*What is being asked*. From the line with "[261,340,543,356] [261,363,505,379] [261,393,413,409]" to the line with "[261,522,553,538] 4.4 Identify", retype every line exactly, including those two, and leave out the rest of the data below.
+++ Data for the task +++
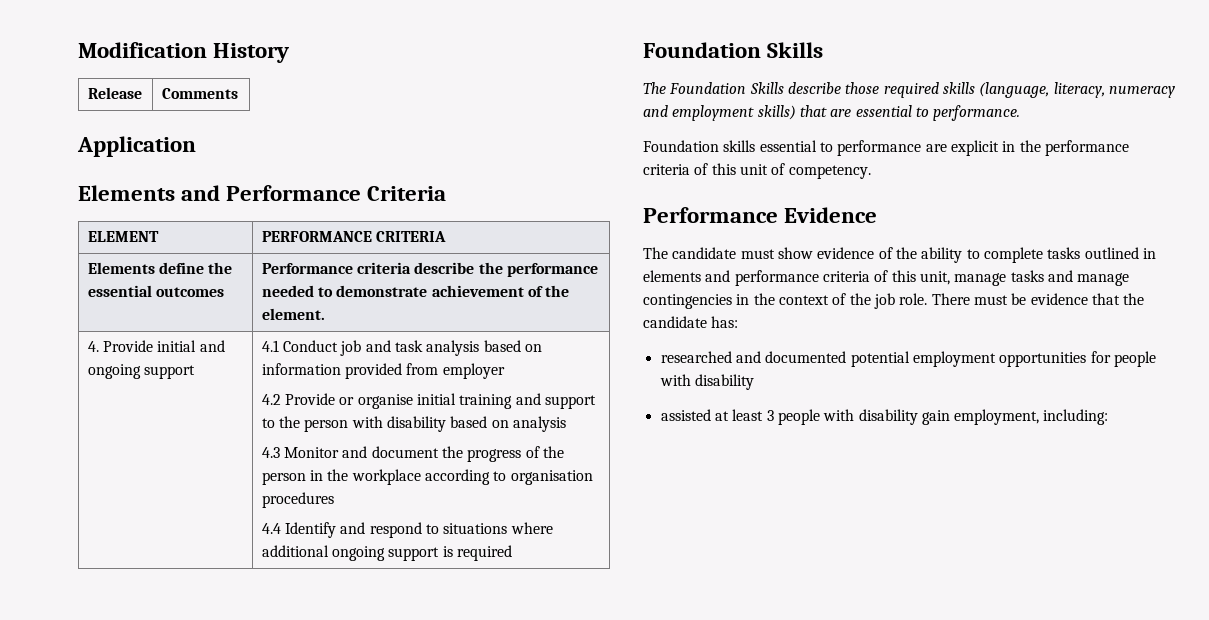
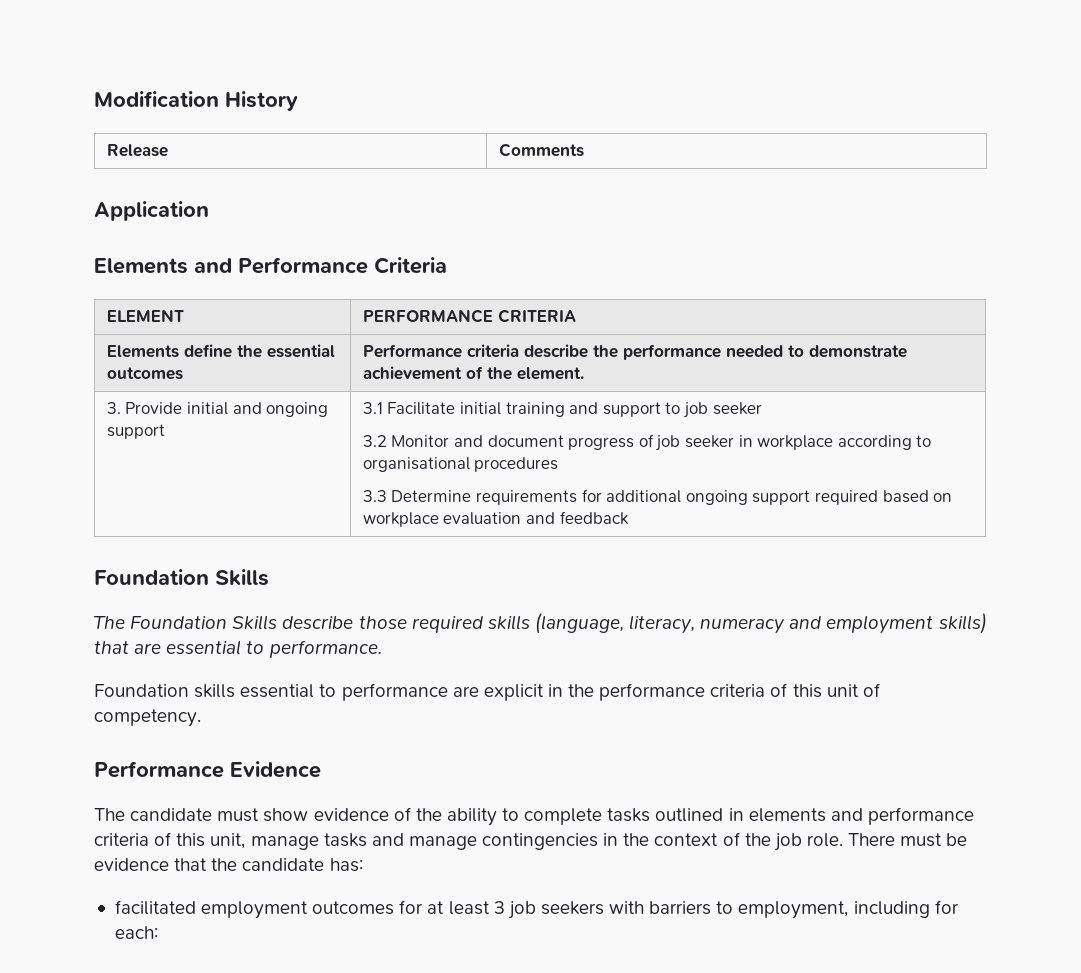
[87,341,99,352] 4. -> [106,402,121,414] 3.
[261,340,543,356] [261,363,505,379] [261,393,413,409] 4.1 Conduct job and task analysis based on information provided from employer // 4.2 Provide or organise -> [362,402,456,415] 3.1 Facilitate
[279,416,567,432] [261,447,280,458] the person with disability based on analysis // 4.3 -> [682,402,762,418] [362,435,387,447] job seeker // 3.2
[442,446,464,458] the -> (564, 441) none
[543,446,565,458] [261,469,349,485] the person in the -> [655,435,753,451] job seeker in
[510,470,593,485] organisation -> [362,457,470,472] organisational
[261,522,553,538] 4.4 Identify and respond to situations where -> [362,489,602,505] 3.3 Determine requirements for
[442,545,513,561] is required -> [814,490,953,505] [362,511,629,527] required based on workplace evaluation and feedback
[660,351,1156,367] [659,374,754,390] [660,409,1109,425] researched and documented potential employment opportunities for people with disability // assisted at least 3 people with disability gain employment, including: -> [114,900,959,919] [114,926,158,939] facilitated employment outcomes for at least 3 job seekers with barriers to employment, including for each:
+++
*Task response*.
[261,340,543,356] [261,363,505,379] [261,393,413,409] 4.1 Conduct job and task analysis based on information provided from employer // 4.2 Provide or organise -> [362,402,456,415] 3.1 Facilitate
[279,416,567,432] [261,447,280,458] the person with disability based on analysis // 4.3 -> [682,402,762,418] [362,435,387,447] job seeker // 3.2
[442,446,464,458] the -> (564, 441) none
[543,446,565,458] [261,469,349,485] the person in the -> [655,435,753,451] job seeker in
[510,470,593,485] organisation -> [362,457,470,472] organisational
[261,522,553,538] 4.4 Identify and respond to situations where -> [362,489,602,505] 3.3 Determine requirements for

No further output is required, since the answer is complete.